Exercise aim: Go through the entries below and give the number of lines that have the string "corners", and only that.

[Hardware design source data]
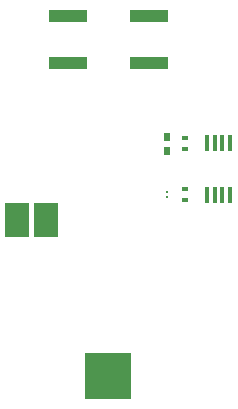
<source format=gbr>
%TF.GenerationSoftware,KiCad,Pcbnew,(6.99.0-1656-g034b57d9c0)*%
%TF.CreationDate,2022-05-27T10:29:39-07:00*%
%TF.ProjectId,GymTimer,47796d54-696d-4657-922e-6b696361645f,rev?*%
%TF.SameCoordinates,Original*%
%TF.FileFunction,Paste,Top*%
%TF.FilePolarity,Positive*%
%FSLAX46Y46*%
G04 Gerber Fmt 4.6, Leading zero omitted, Abs format (unit mm)*
G04 Created by KiCad (PCBNEW (6.99.0-1656-g034b57d9c0)) date 2022-05-27 10:29:39*
%MOMM*%
%LPD*%
G01*
G04 APERTURE LIST*
G04 Aperture macros list*
%AMOutline4P*
0 Free polygon, 4 corners , with rotation*
0 The origin of the aperture is its center*
0 number of corners: always 4*
0 $1 to $8 corner X, Y*
0 $9 Rotation angle, in degrees counterclockwise*
0 create outline with 4 corners*
4,1,4,$1,$2,$3,$4,$5,$6,$7,$8,$1,$2,$9*%
G04 Aperture macros list end*
%ADD10R,0.600000X0.450000*%
%ADD11R,0.610000X0.635000*%
%ADD12R,2.000000X3.000000*%
%ADD13R,0.450000X1.450000*%
%ADD14R,3.200000X1.000000*%
%ADD15Outline4P,-1.980000X1.980000X1.980000X1.980000X1.980000X-1.980000X-1.980000X-1.980000X0.000000*%
%ADD16R,0.280000X0.200000*%
G04 APERTURE END LIST*
D10*
%TO.C,C1*%
X114449999Y-94999999D03*
X114449999Y-94049999D03*
%TD*%
D11*
%TO.C,R1*%
X112949999Y-95146999D03*
X112949999Y-93952999D03*
%TD*%
D10*
%TO.C,C2*%
X114449999Y-99334999D03*
X114449999Y-98384999D03*
%TD*%
D12*
%TO.C,M1*%
X102649999Y-100999999D03*
X100249999Y-100999999D03*
%TD*%
D13*
%TO.C,U1*%
X116299999Y-98899999D03*
X116949999Y-98899999D03*
X117599999Y-98899999D03*
X118249999Y-98899999D03*
X118249999Y-94499999D03*
X117599999Y-94499999D03*
X116949999Y-94499999D03*
X116299999Y-94499999D03*
%TD*%
D14*
%TO.C,S1*%
X111349999Y-83699999D03*
X104549999Y-83699999D03*
X111349999Y-87699999D03*
X104549999Y-87699999D03*
%TD*%
D15*
%TO.C,BT1*%
X107949999Y-114199999D03*
%TD*%
D16*
%TO.C,D1*%
X112949999Y-98659999D03*
X112949999Y-99059999D03*
%TD*%
M02*

</source>
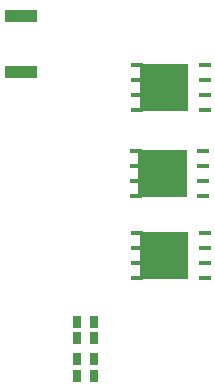
<source format=gbp>
G04*
G04 #@! TF.GenerationSoftware,Altium Limited,Altium Designer,25.5.2 (35)*
G04*
G04 Layer_Color=128*
%FSLAX25Y25*%
%MOIN*%
G70*
G04*
G04 #@! TF.SameCoordinates,BF0A912C-F189-4BED-A62E-BBCFC2C93B1E*
G04*
G04*
G04 #@! TF.FilePolarity,Positive*
G04*
G01*
G75*
%ADD34R,0.03150X0.03937*%
%ADD42R,0.04000X0.01800*%
%ADD88R,0.10512X0.04213*%
G36*
X256100Y138100D02*
Y153900D01*
X272200D01*
Y138100D01*
X256100D01*
D02*
G37*
G36*
X255600Y165600D02*
Y181400D01*
X271700D01*
Y165600D01*
X255600D01*
D02*
G37*
G36*
X256100Y194100D02*
Y209900D01*
X272200D01*
Y194100D01*
X256100D01*
D02*
G37*
D34*
X241000Y106000D02*
D03*
Y124000D02*
D03*
X235213Y106000D02*
D03*
Y124000D02*
D03*
X241000Y111500D02*
D03*
X235213D02*
D03*
Y118500D02*
D03*
X241000D02*
D03*
D42*
X255300Y209500D02*
D03*
Y204500D02*
D03*
Y199500D02*
D03*
Y194500D02*
D03*
X277700D02*
D03*
Y199500D02*
D03*
Y204500D02*
D03*
Y209500D02*
D03*
X255300Y153500D02*
D03*
Y148500D02*
D03*
Y143500D02*
D03*
Y138500D02*
D03*
X277700D02*
D03*
Y143500D02*
D03*
Y148500D02*
D03*
Y153500D02*
D03*
X254800Y181000D02*
D03*
Y176000D02*
D03*
Y171000D02*
D03*
Y166000D02*
D03*
X277200D02*
D03*
Y171000D02*
D03*
Y176000D02*
D03*
Y181000D02*
D03*
D88*
X216500Y226000D02*
D03*
Y207260D02*
D03*
M02*

</source>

Exercise response: 3